In three months, Marylanders will make up their minds -- once and for all, it is to be hoped -- about allowing slot machine parlors in the state. The issue will be on the Election Day ballot.

Arguments pro and con pile up and frequently concern contingencies, especially location -- in your backyard, good; in my backyard, bad.

Slots are supposed to build new schools to ease overcrowding, revive the faltering horse racing industry and stem the flow of hundreds of millions of dollars in gambling revenues that flow to states with slots, such as West Virginia.

The reasons seem compelling.

Gov. Martin O'Malley, for one, seems convinced. He allows that slots are not a panacea, but that slots revenue should be "in the mix" of the state's finances.

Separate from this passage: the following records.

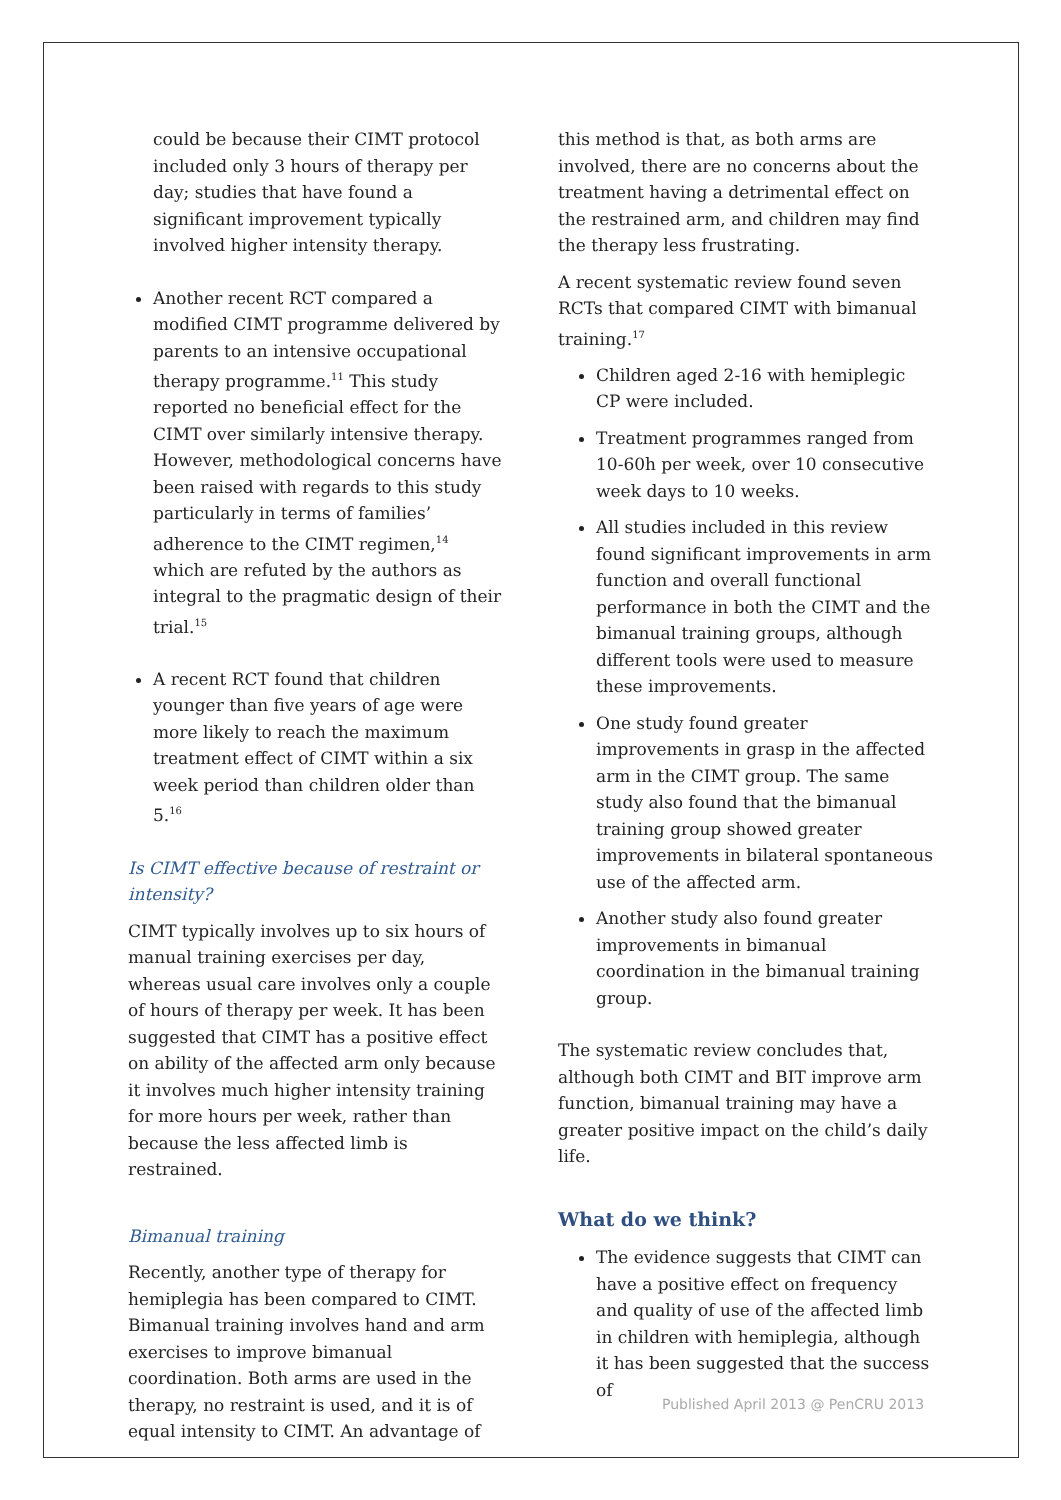could be because their CIMT protocol included only 3 hours of therapy per day; studies that have found a significant improvement typically involved higher intensity therapy.
Another recent RCT compared a modified CIMT programme delivered by parents to an intensive occupational therapy programme.<sup>11</sup> This study reported no beneficial effect for the CIMT over similarly intensive therapy. However, methodological concerns have been raised with regards to this study particularly in terms of families’ adherence to the CIMT regimen,<sup>14</sup> which are refuted by the authors as integral to the pragmatic design of their trial.<sup>15</sup>
A recent RCT found that children younger than five years of age were more likely to reach the maximum treatment effect of CIMT within a six week period than children older than 5.<sup>16</sup>
Is CIMT effective because of restraint or intensity?
CIMT typically involves up to six hours of manual training exercises per day, whereas usual care involves only a couple of hours of therapy per week. It has been suggested that CIMT has a positive effect on ability of the affected arm only because it involves much higher intensity training for more hours per week, rather than because the less affected limb is restrained.
Bimanual training
Recently, another type of therapy for hemiplegia has been compared to CIMT. Bimanual training involves hand and arm exercises to improve bimanual coordination. Both arms are used in the therapy, no restraint is used, and it is of equal intensity to CIMT. An advantage of
this method is that, as both arms are involved, there are no concerns about the treatment having a detrimental effect on the restrained arm, and children may find the therapy less frustrating.
A recent systematic review found seven RCTs that compared CIMT with bimanual training.<sup>17</sup>
Children aged 2-16 with hemiplegic CP were included.
Treatment programmes ranged from 10-60h per week, over 10 consecutive week days to 10 weeks.
All studies included in this review found significant improvements in arm function and overall functional performance in both the CIMT and the bimanual training groups, although different tools were used to measure these improvements.
One study found greater improvements in grasp in the affected arm in the CIMT group. The same study also found that the bimanual training group showed greater improvements in bilateral spontaneous use of the affected arm.
Another study also found greater improvements in bimanual coordination in the bimanual training group.
The systematic review concludes that, although both CIMT and BIT improve arm function, bimanual training may have a greater positive impact on the child’s daily life.
What do we think?
The evidence suggests that CIMT can have a positive effect on frequency and quality of use of the affected limb in children with hemiplegia, although it has been suggested that the success of
Published April 2013 @ PenCRU 2013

Without slots, "we will have a hole left in the state budget," the governor last week told a group of editors from Patuxent Publishing Co., which publishes The Eagle.

"I don't have a plan B," he added.

That sounds ominous.

But let's, for a moment, imagine that slots pass and it is 10 years from now, 2018.

Does anyone envision that school overcrowding has ended and students have every educational resource at their disposal?

Perhaps fatter payoffs in horse racing will have revived that industry, but will communities with slots be better off? Or will family paychecks be going into the machines?

Will we be hearing, "Thank heavens the Marylanders of 2008 had the foresight to legalize slots and bring us this prosperity."

Or, will it be, "Problems persist. Now we need casinos with table games to build the schools we need."

Consider that the lottery was once sold to us as a fix-all. And consider that slots once were legal in Southern Maryland until citizen anger forced their phaseout by 1968.

We think that beneath the slots glitter there is no gold, or at least much less than promised. And the downside -- the impact on society of a new and convenient kind of gambling -- could be pernicious.

Voters should reject slots this November.